Items from a data source:
----------
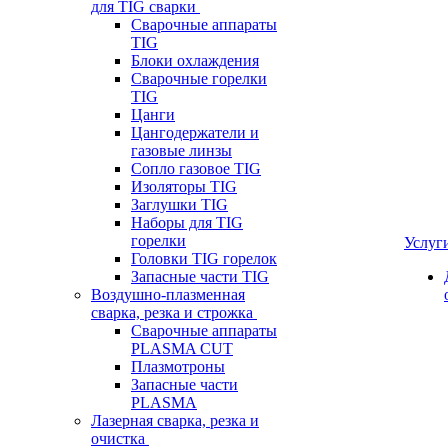
для TIG сварки
Сварочные аппараты
TIG
Блоки охлаждения
Сварочные горелки
TIG
Цанги
Цангодержатели и
газовые линзы
Сопло газовое TIG
Изоляторы TIG
Заглушки TIG
Наборы для TIG
горелки
Услуг
Головки TIG горелок
Запасные части TIG
Воздушно-плазменная
сварка, резка и строжка
Сварочные аппараты
PLASMA CUT
Плазмотроны
Запасные части
PLASMA
Лазерная сварка, резка и
очистка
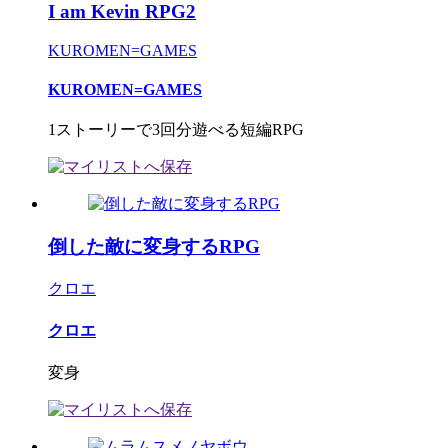
I am Kevin RPG2
KUROMEN=GAMES
KUROMEN=GAMES
1ストーリーで3回分遊べる短編RPG
倒した敵に変身するRPG
クロエ
クロエ
変身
----------
__Required work__: I would like the lines from the one with "Блоки охлаждения" through the last line of the data above retyped exactly, with pictures left out, please.

__Written reply__:
Блоки охлаждения
Сварочные горелки
TIG
Цанги
Цангодержатели и
газовые линзы
Сопло газовое TIG
Изоляторы TIG
Заглушки TIG
Наборы для TIG
горелки
Услуг
Головки TIG горелок
Запасные части TIG
Воздушно-плазменная
сварка, резка и строжка
Сварочные аппараты
PLASMA CUT
Плазмотроны
Запасные части
PLASMA
Лазерная сварка, резка и
очистка
I am Kevin RPG2
KUROMEN=GAMES
KUROMEN=GAMES
1ストーリーで3回分遊べる短編RPG
倒した敵に変身するRPG
クロエ
クロエ
変身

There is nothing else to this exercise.